Wriggler was created to serve and the crawler for a search engine, moving its way through HTML and/or XML files and grabbing data based on pre determined tags then exporting it in a manipulatable format. Wriggler acts similarly to a spider, but was designed to be used with any number of local files, not as an actual web scraper.
Add this line to your application's Gemfile:
gem 'wriggler'
And then execute:
$ bundle
Or install it yourself as:
$ gem install wriggler
You only need to run one command to use Wriggler, run:
Wriggler.crawl(["array", "of", "HTML/XML", "tags"], directory)
Note: The directory in this should be the top level directory that your HTML/XML files are in. Wriggler will account for any nested directories within this directory that also contain HTML/XML files. At the end you will have a data structure that resembles this:
===============
Files Found: 2
===============
content = {
tag1: ["Content", "Found", "in", "the", "First", "Opened", "File"], ["Content", "Found", "in", "the", "Second", "Opened", "File"]
tag2: [], []
tag3: ["Content", "Found", "in", "the", "First", "Opened", "File"], []

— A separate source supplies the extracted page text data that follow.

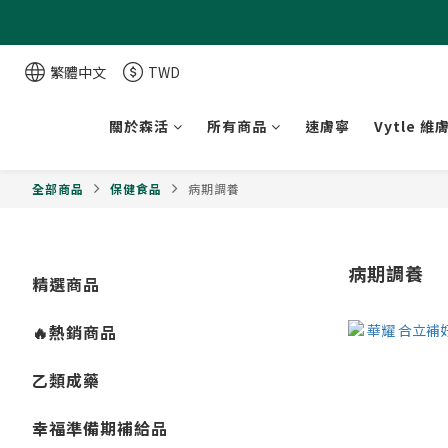
繁體中文
TWD
關於森活
所有商品
速膚寧
Vytle 維
全部商品
保健食品
病期調養
病期調養
精選商品
🔥熱銷商品
乙類成藥
幸福準備期補給品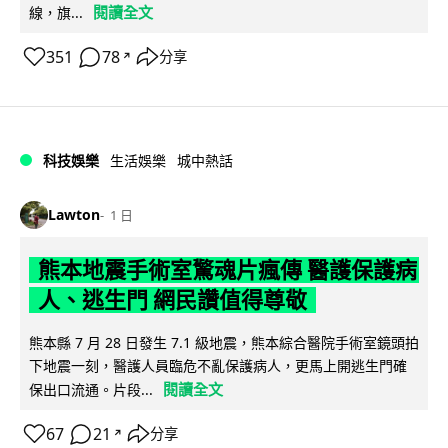
閱讀全文
線，旗...
351
78
分享
↗
科技娛樂
生活娛樂
城中熱話
Lawton
1 日
熊本地震手術室驚魂片瘋傳 醫護保護病
人、逃生門 網民讚值得尊敬
熊本縣 7 月 28 日發生 7.1 級地震，熊本綜合醫院手術室鏡頭拍
下地震一刻，醫護人員臨危不亂保護病人，更馬上開逃生門確
閱讀全文
保出口流通。片段...
67
21
分享
↗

tag4: [], ["Content", "Found", "in", "the", "Second", "Opened", "File"]
}
Where tag2 has no content found between both files, tag3 only found content in the first of the two files, tag4 only found content in the second of two files, and tag1 found content in both.
Bug reports and pull requests are welcome on GitHub at https://github.com/elliottayoung/wriggler. This project is intended to be a safe, welcoming space for collaboration, and contributors are expected to adhere to the Contributor Covenant code of conduct.
On top of that, please contribute. I built this for a very specific reason, but I would very much like to see it become something bigger, so if you can assist with that please do!
The gem is available as open source under the terms of the MIT License.